*PROBLEM DESCRIPTION*. Go through the material and return every line that contains the string "plant".

*PROVIDED INFORMATION*.
---+---

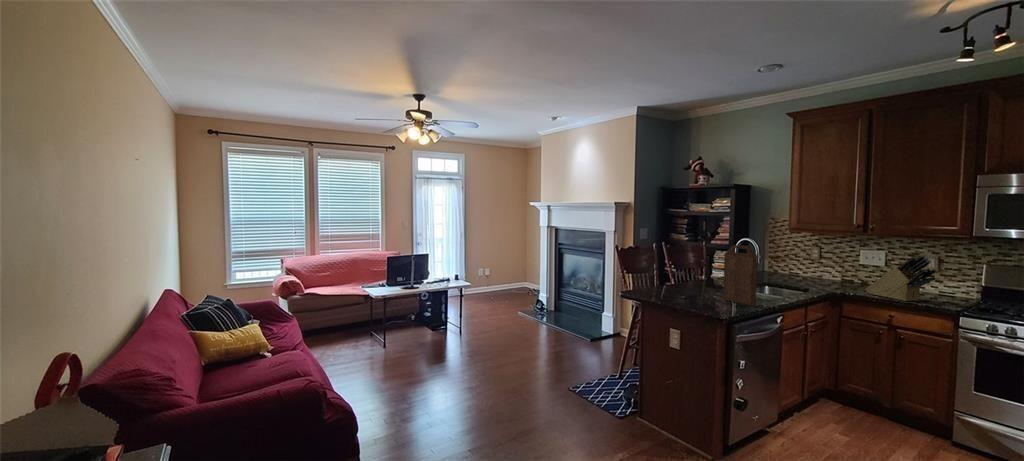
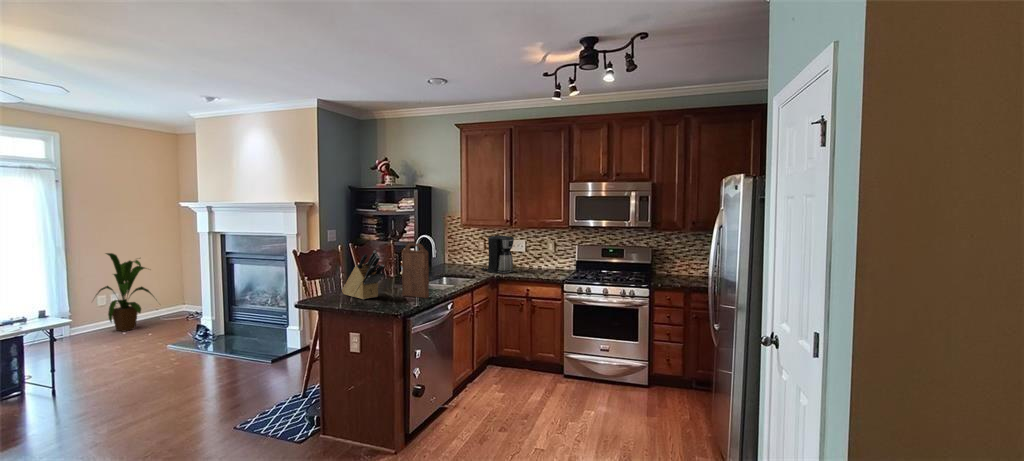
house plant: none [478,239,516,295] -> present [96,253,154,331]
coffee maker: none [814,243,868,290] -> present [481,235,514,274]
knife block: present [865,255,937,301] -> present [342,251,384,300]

---+---

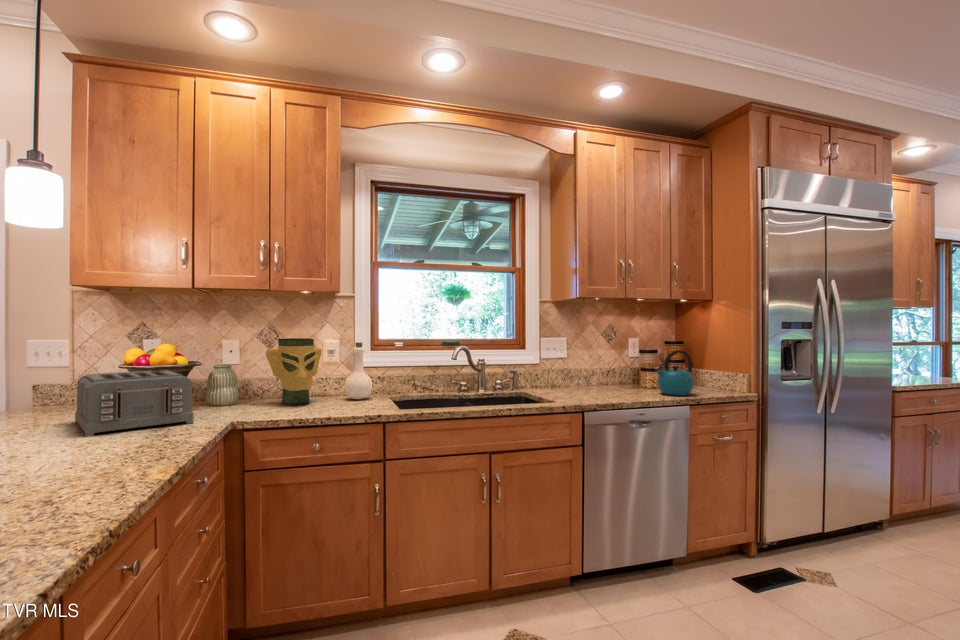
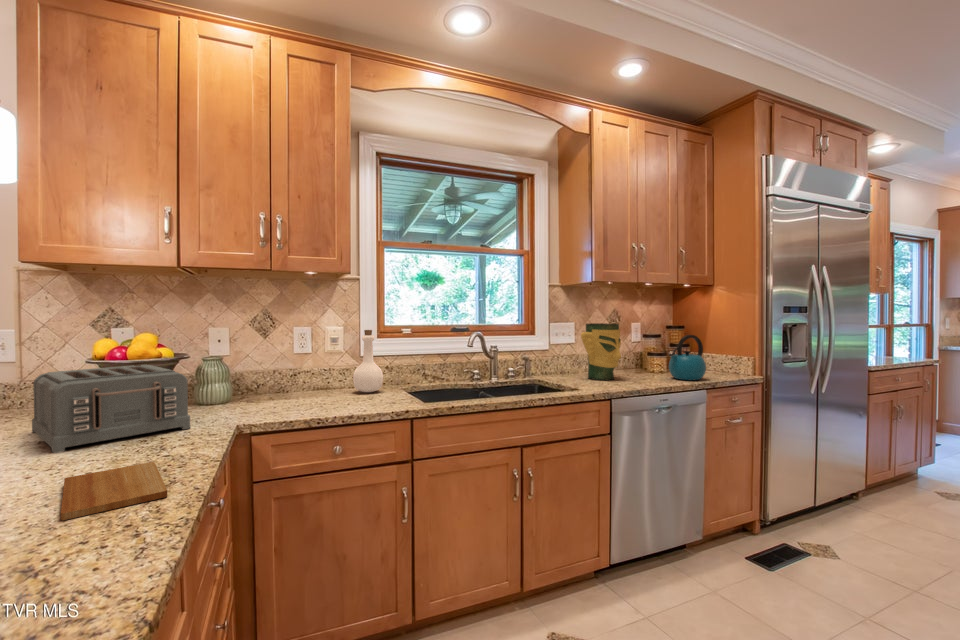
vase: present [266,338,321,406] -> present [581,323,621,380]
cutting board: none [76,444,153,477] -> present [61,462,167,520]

---+---

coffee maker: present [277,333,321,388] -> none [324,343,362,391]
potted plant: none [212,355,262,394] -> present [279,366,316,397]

---+---

*SOLUTION TO THIS PROBLEM*.
house plant: none [478,239,516,295] -> present [96,253,154,331]
potted plant: none [212,355,262,394] -> present [279,366,316,397]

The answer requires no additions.